Billy, a first-class reporter of flinty integrity, impeccable shorthand and unswerving journalistic accuracy, was, in appearance and behaviour, unlike these poorly-tailored, chain-smoking, filmic searchers for the sensational. Tall, spare, bespectacled, with a proconsular forehead, he was almost invariably immaculate in a well-cut suit - his colleagues were also well-turned out - suggesting that The Scotsman was not only a paper of well-textured authority, but also of sartorial taste.

In films about crusading, Bourbon-downing journalists, newsrooms were enclaves of deadline-driven turbulence. Phones - invariably the old, black, daffodil type - rang incessantly, copyboys, festooned with proofs, lived, like the infant Moses in a series of rushes, and typewriters rattled like erratic Maxim guns.

When I joined The Scotsman in 1954, the reporters’ room, situated in the perpetually electrically-lit viscera of the old North Bridge building, resembled, in its quietness and orderliness, a monastery’s scriptorium although phones rang and there were typewriters, the keys of which uprose like striking tarantulas and hit the page with heavy, doom-laden clacks. Some older reporters, however, still suspicious of such technology, preferred to write their reports in elegant copperplate hand.

The sub-editors’ room was equally composed, with many subs wearing traditional green eyeshades and cuff-protectors, including one cosy in carpet slippers. The cerebral silence was broken only by low-pitched operational orders, muttered maledictions of subs over reporters’ sins of omission or commission and the spiked thwack of some writer’s ego being punctured.

Unlike its sister paper, the Evening Dispatch, which reacted to events like a panting puppy released from its lead, The Scotsman’s editorial departments displayed an admirable calm under news-gathering stress, born of journalistic expertise that efficiently dealt with all the convulsions of the human spirit from far-flung riots and revolutions to drunk and disorderly practices in Edinburgh streets.

Billy was among other distinguished journalists such as the lofty in mind and height, Charles Graves, the drama critic, who, from his mien, might have made another career in Shakespearean roles, Frank Moran, the widely-acclaimed golf correspondent, the witty and erudite Wilfred Taylor, as well as the only woman writer, Elsie Adam.

Memories of Billy also evoked the extraordinary case of the disappearing royal lagers. On an assignment to Greenland, he so impressed the visiting King of Denmark with his editorial bearing and journalistic skills that the monarch sent him, every year, a 24-bottles’ crate of special Tuborg lager. Billy kept each case unopened for months beside his desk before taking it home, thus presenting a perpetual temptation to the staff’s wilder spirits.

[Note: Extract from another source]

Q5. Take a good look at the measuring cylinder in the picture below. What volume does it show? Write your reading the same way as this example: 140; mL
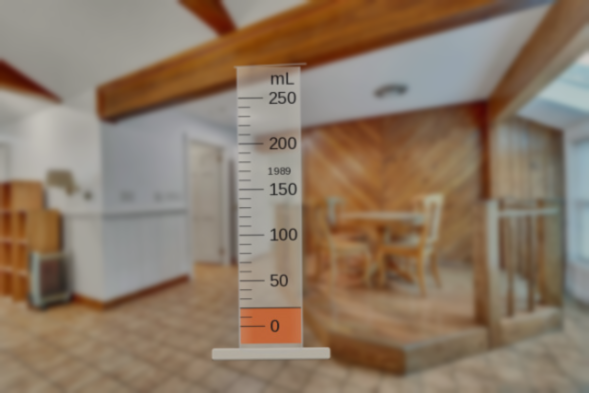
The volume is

On 1964 General Election night, with Billy on an out-of-office assignment, certain staff members, including, if I remember aright, the religious correspondent, perhaps unhinged by an excess of canteen coffee, broached the case and enthusiastically drained its contents.

Next day, the conscience-stricken reporters, seeing Billy surveying the detritus, like a Carthage citizen among the ruins, offered him a bottle of sweet Cyprus sherry in exchange. Billy’s sense of humour was, on that occasion, essentially dry and he took care to remove subsequent cases promptly. As a true gentleman of the Press, however, he forgave them. It was a pleasure and a privilege to have worked with him.